Valeria decides to call her mother Abril, the enigmatic Emma Suarez, last seen in Almodovar’s Julieta, who still hasn’t been informed of her young daughter’s condition. The film skips along, the pair reunited and the child eventually born. Valeria’s bonding with her new baby isn’t immediate, while Mateo’s father, owner of a local hotel, wants nothing to do with the new addition to the family, and forces him to move from the family home.

April's Daughter review

April’s Daughter review

Franco’s film shoots off into various directions, some very unexpected.
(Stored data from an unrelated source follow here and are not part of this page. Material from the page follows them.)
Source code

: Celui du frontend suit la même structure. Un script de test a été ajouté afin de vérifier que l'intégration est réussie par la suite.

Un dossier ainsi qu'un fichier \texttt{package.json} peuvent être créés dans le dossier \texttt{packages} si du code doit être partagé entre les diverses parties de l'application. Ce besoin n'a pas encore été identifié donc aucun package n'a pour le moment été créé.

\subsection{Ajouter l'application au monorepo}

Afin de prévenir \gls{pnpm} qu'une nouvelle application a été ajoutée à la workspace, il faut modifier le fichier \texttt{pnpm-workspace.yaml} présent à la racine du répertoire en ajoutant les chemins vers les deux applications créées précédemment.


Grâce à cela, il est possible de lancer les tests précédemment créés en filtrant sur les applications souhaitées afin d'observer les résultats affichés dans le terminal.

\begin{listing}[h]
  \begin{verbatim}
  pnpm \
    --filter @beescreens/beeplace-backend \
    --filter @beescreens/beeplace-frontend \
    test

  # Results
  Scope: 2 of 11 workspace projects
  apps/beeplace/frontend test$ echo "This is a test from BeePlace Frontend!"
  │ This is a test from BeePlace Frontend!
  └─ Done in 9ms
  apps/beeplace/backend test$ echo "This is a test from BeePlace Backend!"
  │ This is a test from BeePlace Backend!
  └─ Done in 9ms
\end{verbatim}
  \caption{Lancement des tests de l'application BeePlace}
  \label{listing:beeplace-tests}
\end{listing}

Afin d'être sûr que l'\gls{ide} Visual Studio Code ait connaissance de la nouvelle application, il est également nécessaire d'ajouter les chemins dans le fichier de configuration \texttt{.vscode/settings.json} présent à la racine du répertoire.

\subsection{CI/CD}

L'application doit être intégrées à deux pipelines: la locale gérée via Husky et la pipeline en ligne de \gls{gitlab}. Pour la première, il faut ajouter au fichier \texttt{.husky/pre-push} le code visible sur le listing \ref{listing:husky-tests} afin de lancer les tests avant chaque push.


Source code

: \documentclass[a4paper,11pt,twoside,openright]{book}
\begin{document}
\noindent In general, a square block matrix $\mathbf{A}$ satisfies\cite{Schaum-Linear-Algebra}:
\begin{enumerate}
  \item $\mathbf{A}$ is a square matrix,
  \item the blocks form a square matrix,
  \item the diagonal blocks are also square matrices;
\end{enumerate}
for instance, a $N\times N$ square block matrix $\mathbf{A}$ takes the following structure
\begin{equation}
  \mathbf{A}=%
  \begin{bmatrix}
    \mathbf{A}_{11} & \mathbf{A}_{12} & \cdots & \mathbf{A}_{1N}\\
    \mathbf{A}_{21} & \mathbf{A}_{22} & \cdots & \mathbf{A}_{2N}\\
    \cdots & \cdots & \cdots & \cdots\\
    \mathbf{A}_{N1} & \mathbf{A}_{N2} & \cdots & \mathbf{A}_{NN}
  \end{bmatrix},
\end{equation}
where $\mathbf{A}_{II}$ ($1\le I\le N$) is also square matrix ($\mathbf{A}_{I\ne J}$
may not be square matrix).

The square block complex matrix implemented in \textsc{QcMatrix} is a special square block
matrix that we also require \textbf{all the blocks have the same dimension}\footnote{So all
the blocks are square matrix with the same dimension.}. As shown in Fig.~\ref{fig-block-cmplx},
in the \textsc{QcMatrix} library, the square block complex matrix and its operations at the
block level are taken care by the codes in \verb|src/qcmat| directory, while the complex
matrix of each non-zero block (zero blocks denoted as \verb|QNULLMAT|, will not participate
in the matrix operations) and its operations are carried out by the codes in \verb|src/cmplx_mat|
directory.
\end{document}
Perfectly framing every shot and choosing to not to use any kind of music throughout, the talented writer and director has crafted a very well-bundled motion picture, perfectly capturing family dilemma, heartache and pain, all originating from the young lovers’ intense lust for one another.

The film moves at a reasonable pace, save for a lulling middle section, a lot of the success of the film down to the wonderful central performance by Suarez – the best thing about Almodovar’s 2016 Cannes entry, and easily the best thing about this too. She perfectly executes the character of April, one who is full of contradictions – both loving and heartless, helpful but overbearing, caring and conniving. She’s an absolute joy to watch, as are the two younger actors as they bring Franco’s well-written pages to life.

The narrative is perfectly wrapped with a neat a tidy ending which is as tense as you’d expect looking back at the elements of the story that lead up to it. Some may question the decisions that the young Valeria makes in the final act, especially following her apparent maturity in dealing with the completely baffling moves from her mother, but the climax is both expected and accepted as deception seems to be very much hereditary in Franco’s cinematic world.

Very different to his previous work, though full of Franco’s film-making traits, April’s Daughter is a well-formed, and near perfectly told full of excellent performances from all concerned. Seek it out.

April’s Daughter review by Paul Heath, May 2017.

April’s Daughter premieres at the Cannes Film Festival on May 20th, 2017. It will be released at a future date TBC.